Wednesday Web Link – Violence Against Women and Toxic Fantasies

Wednesday Web Link – Violence Against Women and Toxic Fantasies

Liam Neeson

The Wednesday Web Link is our weekly feature on an article from the whole internets that is not only movie related, but a movie related article that makes you think deeper about the movies and TV you are watching.  If you have an awesome article to share that plumbs the depths of movies, TV shows, and the stories we watch, let us know on Twitter at @reelworldtheo or like the Reel World Theology Facebook page or email Josh at J.A.Crabb22@gmail.com and the article could end up here!


In Movies, Violence Against Women Lets Filmmakers Indulge Toxic Fantasies from the Washington Post

There has been a lot of buzz, chatter, debate, and mud-slinging around the recent Ray Rice, NFL spousal abuse rhubarb.  While the personal opinion of this intrepid writer is probably somewhere in the middle of the polarizing opinions, there was an interesting vein of conversation started by Ann Horanady, the film critic at the Washington Post.

Hornaday’s article takes the recent debate and shines it at a different facet of our culture; movies and violence against women.  The recent release of movies such as “A Walk Among the Tombstones”, starring Liam Neeson, and “The Equalizer”, which stars Denzel Washington and is in theaters this Friday, has sparked debate about the role of sexualized violence against women.  Hornaday argues that these movies expose some poisonous, dark recesses of modern media.  While quick to note she is not saying that movies CAUSE violence against women (and she adds children to this in light of the Adrian Peterson abuse claims), she does purport:

 

“What I am suggesting is that violence exists within a continuum of culturally sanctioned, ritualized aggression — from Sunday afternoon football games to Quentin Tarantino — that itself exists on a continuum, from the symbolic, cleansing and cathartic to the desensitizing, exploitative and profoundly hypocritical. As spectators, we occupy our own version of that continuum, one that starts with outrage and ends with visceral pleasure. It’s ludicrous to assume we can realistically address one without honestly confronting the other.”
+-------+
• **Task item A**
Copy the Web Link post from the words "There has been" through "the Washington Post.", replacing "rhubarb" with "controversy".
• **Task item B**
According to the Web Link post, who stars in "The Equalizer"?
Nothing in the records affects the Web Link post.

• **Dataset**
+-------+
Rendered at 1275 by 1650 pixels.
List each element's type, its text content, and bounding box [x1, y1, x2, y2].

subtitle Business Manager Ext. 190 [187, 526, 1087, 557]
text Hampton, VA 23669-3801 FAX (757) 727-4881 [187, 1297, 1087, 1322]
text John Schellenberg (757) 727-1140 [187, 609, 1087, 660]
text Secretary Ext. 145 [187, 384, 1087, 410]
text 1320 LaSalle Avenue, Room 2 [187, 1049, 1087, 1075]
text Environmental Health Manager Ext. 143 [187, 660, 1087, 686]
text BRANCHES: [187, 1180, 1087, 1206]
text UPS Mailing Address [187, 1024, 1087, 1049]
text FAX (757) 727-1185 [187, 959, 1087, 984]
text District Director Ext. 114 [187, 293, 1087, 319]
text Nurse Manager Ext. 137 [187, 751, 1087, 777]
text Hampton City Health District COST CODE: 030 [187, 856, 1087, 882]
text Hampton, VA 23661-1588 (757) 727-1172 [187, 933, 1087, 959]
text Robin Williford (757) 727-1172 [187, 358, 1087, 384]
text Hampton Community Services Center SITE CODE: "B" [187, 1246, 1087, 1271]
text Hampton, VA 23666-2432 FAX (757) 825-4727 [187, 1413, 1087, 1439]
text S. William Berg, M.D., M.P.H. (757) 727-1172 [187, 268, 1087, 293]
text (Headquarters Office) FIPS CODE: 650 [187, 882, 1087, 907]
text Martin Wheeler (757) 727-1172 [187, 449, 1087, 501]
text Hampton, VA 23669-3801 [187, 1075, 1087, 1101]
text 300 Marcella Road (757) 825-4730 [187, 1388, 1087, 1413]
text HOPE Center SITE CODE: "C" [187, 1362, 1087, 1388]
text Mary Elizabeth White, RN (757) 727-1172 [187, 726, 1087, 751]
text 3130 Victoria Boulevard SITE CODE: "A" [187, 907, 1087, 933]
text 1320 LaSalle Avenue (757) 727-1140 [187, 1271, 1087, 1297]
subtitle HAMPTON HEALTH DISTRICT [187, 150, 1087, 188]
+-------+
• **Expected answer A**
There has been a lot of buzz, chatter, debate, and mud-slinging around the recent Ray Rice, NFL spousal abuse controversy.  While the personal opinion of this intrepid writer is probably somewhere in the middle of the polarizing opinions, there was an interesting vein of conversation started by Ann Horanady, the film critic at the Washington Post.

• **Expected answer B**
Denzel Washington